The proposed tax highlights broader issues of resentment towards tourists and settlers in Goa. The influx of tourists has not only impacted the beaches but also riverfronts, paddy fields, and historic sites, often featured in social media posts. The popular Parra Coconut Road, made famous by the 2016 film ‘Dear Zindagi’, has become a hotspot for tourists, causing disruptions for local residents.

Locals frequently find themselves navigating through crowds of tourists, wedding photo shoots, and social media influencers blocking public roads. This frustration is echoed across Goa, where residents grapple with the negative impacts of tourism on their daily lives. 

Tourists are often criticized for their behavior, with instances of littering, vandalism, and inappropriate conduct being common complaints. In North Goa, tranquil neighborhoods have seen an increase in litter and noise, while Panaji’s Mandovi River area struggles with disturbances from casino workers and patrons.

The resentment extends beyond tourists to include those who have moved to Goa, such as wealthy individuals from Delhi and Mumbai, and lower-income migrants. This has led to rising property prices and environmental degradation, causing tension among different groups. 

The proposed tourist tax in Calangute is seen as a step towards holding tourists accountable for their impact. However, it also underscores the need for a more nuanced understanding of migration and movement.
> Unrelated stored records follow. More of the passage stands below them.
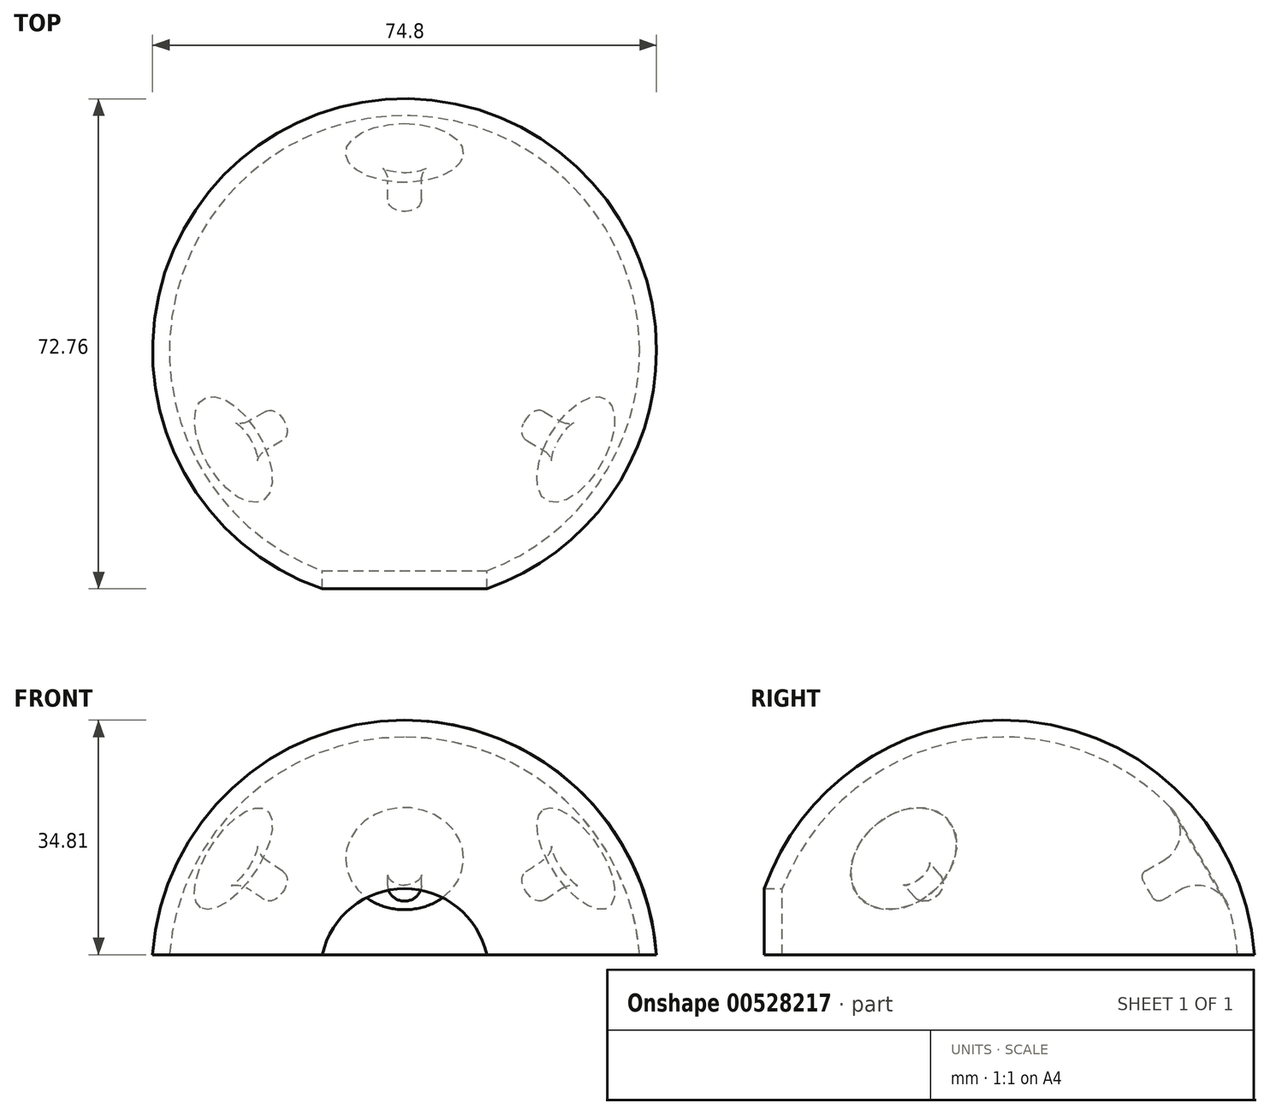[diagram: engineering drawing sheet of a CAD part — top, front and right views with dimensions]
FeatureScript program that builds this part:
annotation { "Feature Type Name" : "Feature", "Feature Type Description" : "" }
export const myFeature = defineFeature(function(context is Context, id is Id, definition is map)
    precondition{}
    {
        {
            var Q0;
            Q0=qCreatedBy(makeId("Front.planeOp"),FACE);
            var sketch = newSketch(context, id + "F0", { "sketchPlane" : qUnion([Q0])});
            skArc(sketch, "E0", {"start": v(37.4, 2.7) * mm, "mid": v(25.55, 27.45) * mm, "end": v(0, 37.5) * mm});
            skArc(sketch, "E1", {"start": v(34.9, 2.7) * mm, "mid": v(23.78, 25.68) * mm, "end": v(0, 35) * mm});
            skLineSegment(sketch, "E2", {"start": v(0, 37.5) * mm, "end": v(0, 35) * mm});
            skLineSegment(sketch, "E3.top", {"start": v(37.4, 2.7) * mm, "end": v(34.9, 2.7) * mm});
            skSolve(sketch);
        }
        {
            var Q0;
            Q0=makeQuery(id+"F0.imprint","IMPRINT",FACE,{"disambiguationData":[TD([[makeQuery(id+"F0.imprint","IMPRINT",EDGE,{"derivedFrom":sQuery(id+"F0.wireOp",EDGE,"E0")}),1.0]])]});
            var Q1;
            Q1=sQuery(id+"F0.wireOp",EDGE,"E2");
            revolve(context, id + "F1", {"entities" : qUnion([Q0]), "axis" : qUnion([Q1]), "revolveType" : RevolveType.FULL});
        }
        {
            var Q0;
            Q0=qCreatedBy(makeId("Front.planeOp"),FACE);
            var sketch = newSketch(context, id + "F2", { "sketchPlane" : qUnion([Q0])});
            skCircle(sketch, "E4", {"center": v(0, 0) * mm, "radius": 12.5 * mm});
            skSolve(sketch);
        }
        {
            var Q0;
            Q0 = qSketchRegion(id + "F2", true);
            extrude(context, id + "F3", {"entities" : qUnion([Q0]), "operationType" : NewBodyOperationType.REMOVE, "endBound" : BoundingType.THROUGH_ALL, "depth" : 25 * mm, "offsetDistance" : 25 * mm});
        }
        {
            var Q0;
            Q0=makeQuery(id+"F1.opRevolve","SWEPT_EDGE",EDGE,{"disambiguationData":[OSD([sQuery(id+"F0.wireOp",EDGE,"E1"),sQuery(id+"F0.wireOp",EDGE,"E3.top")])]});
            cPoint(context, id + "F4", {"entities" : qUnion([Q0]), "parameter" : 0.5});
        }
        {
            var Q0;
            Q0=qCreatedBy(makeId("Front.planeOp"),FACE);
            var Q1;
            Q1 = qCreatedBy(id + "F4" ,VERTEX);
            cPlane(context, id + "F5", {"entities" : qUnion([Q0, Q1]), "cplaneType" : CPlaneType.PLANE_POINT, "offset" : 25 * mm, "width" : 150 * mm, "height" : 150 * mm});
        }
        {
            var Q0;
            Q0=qCreatedBy(id+"F5.planeOp",FACE);
            var sketch = newSketch(context, id + "F6", { "sketchPlane" : qUnion([Q0])});
            skCircle(sketch, "E5", {"center": v(0, 0) * mm, "radius": 2.5 * mm});
            skSolve(sketch);
        }
        {
            var Q0;
            Q0=qCreatedBy(makeId("Top.planeOp"),FACE);
            var sketch = newSketch(context, id + "F7", { "sketchPlane" : qUnion([Q0])});
            skLineSegment(sketch, "E6", {"start": v(-46.34, 0) * mm, "end": v(50.33, 0) * mm, "construction": true});
            skSolve(sketch);
        }
        {
            var Q0;
            Q0 = qSketchRegion(id + "F6", true);
            extrude(context, id + "F8", {"entities" : qUnion([Q0]), "operationType" : NewBodyOperationType.ADD, "depth" : 10 * mm, "offsetDistance" : 25 * mm, "hasSecondDirection" : true, "secondDirectionOppositeDirection" : true, "secondDirectionDepth" : 1 * mm});
        }
        {
            var Q0;
            Q0=makeQuery(id+"F8.opExtrude","SWEPT_BODY",BODY,{"disambiguationData":[OSD([sQuery(id+"F6.wireOp",EDGE,"E5")])]});
            var Q1;
            Q1=sQuery(id+"F7.wireOp",EDGE,"E6");
            transform(context, id + "F9", {"entities" : qUnion([Q0]), "transformType" : TransformType.ROTATION, "transformAxis" : qUnion([Q1]), "angle" : 30 * degree, "makeCopy" : false});
        }
        {
            var Q0;
            Q0=qCreatedBy(makeId("Front.planeOp"),FACE);
            var sketch = newSketch(context, id + "F10", { "sketchPlane" : qUnion([Q0])});
            skLineSegment(sketch, "E7", {"start": v(0, 0) * mm, "end": v(0, 49.93) * mm, "construction": true});
            skSolve(sketch);
        }
        {
            var Q0;
            Q0=makeQuery(id+"F8.opExtrude","SWEPT_BODY",BODY,{"disambiguationData":[OSD([sQuery(id+"F6.wireOp",EDGE,"E5")])]});
            var Q1;
            Q1=sQuery(id+"F10.wireOp",EDGE,"E7");
            circularPattern(context, id + "F11", {"operationType" : NewBodyOperationType.ADD, "entities" : qUnion([Q0]), "axis" : qUnion([Q1]), "angle" : 360 * degree, "instanceCount" : 3, "equalSpace" : true});
        }
        {
            var Q0;
            Q0=makeQuery(id+"F11.boolean.opBoolean","INTERSECT",EDGE,{"derivedFrom":[makeQuery(id+"F1.opRevolve","SWEPT_FACE",FACE,{"disambiguationData":[OSD([sQuery(id+"F0.wireOp",EDGE,"E1")])]}),makeQuery(id+"F11.opPattern","COPY",FACE,{"derivedFrom":makeQuery(id+"F8.opExtrude","SWEPT_FACE",FACE,{"disambiguationData":[OSD([sQuery(id+"F6.wireOp",EDGE,"E5")])]}),"instanceName":"2"})]});
            var Q1;
            Q1=makeQuery(id+"F11.boolean.opBoolean","INTERSECT",EDGE,{"derivedFrom":[makeQuery(id+"F1.opRevolve","SWEPT_FACE",FACE,{"disambiguationData":[OSD([sQuery(id+"F0.wireOp",EDGE,"E1")])]}),makeQuery(id+"F8.opExtrude","SWEPT_FACE",FACE,{"disambiguationData":[OSD([sQuery(id+"F6.wireOp",EDGE,"E5")])]})]});
            var Q2;
            Q2=makeQuery(id+"F11.boolean.opBoolean","INTERSECT",EDGE,{"derivedFrom":[makeQuery(id+"F1.opRevolve","SWEPT_FACE",FACE,{"disambiguationData":[OSD([sQuery(id+"F0.wireOp",EDGE,"E1")])]}),makeQuery(id+"F11.opPattern","COPY",FACE,{"derivedFrom":makeQuery(id+"F8.opExtrude","SWEPT_FACE",FACE,{"disambiguationData":[OSD([sQuery(id+"F6.wireOp",EDGE,"E5")])]}),"instanceName":"1"})]});
            fillet(context, id + "F12", {"entities" : qUnion([Q0, Q1, Q2]), "radius" : 5 * mm, "tangentPropagation" : true, "allowEdgeOverflow" : false});
        }
        {
            var Q0;
            Q0=makeQuery(id+"F11.opPattern","COPY",EDGE,{"derivedFrom":makeQuery(id+"F8.opExtrude","CAP_EDGE",EDGE,{"disambiguationData":[OSD([sQuery(id+"F6.wireOp",EDGE,"E5")])],"isStart":false}),"instanceName":"1"});
            var Q1;
            Q1=makeQuery(id+"F11.opPattern","COPY",EDGE,{"derivedFrom":makeQuery(id+"F8.opExtrude","CAP_EDGE",EDGE,{"disambiguationData":[OSD([sQuery(id+"F6.wireOp",EDGE,"E5")])],"isStart":false}),"instanceName":"2"});
            var Q2;
            Q2=makeQuery(id+"F8.opExtrude","CAP_EDGE",EDGE,{"disambiguationData":[OSD([sQuery(id+"F6.wireOp",EDGE,"E5")])],"isStart":false});
            fillet(context, id + "F13", {"entities" : qUnion([Q0, Q1, Q2]), "radius" : 1 * mm, "tangentPropagation" : true, "allowEdgeOverflow" : false});
        }
    });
As Pakistani author Mohsin Hamid noted in his 2019 essay for *National Geographic*, “In the 21st Century, We are All Migrants.” Recognizing the inherent movement of people in search of better opportunities can help foster coexistence between residents and visitors.

The Calangute panchayat’s initiative is a reminder of the challenges faced by popular tourist destinations in balancing the influx of visitors with the needs of local communities. By implementing measures like the tourist tax, Goa aims to preserve its environment and heritage while ensuring that tourism remains sustainable and respectful of local life.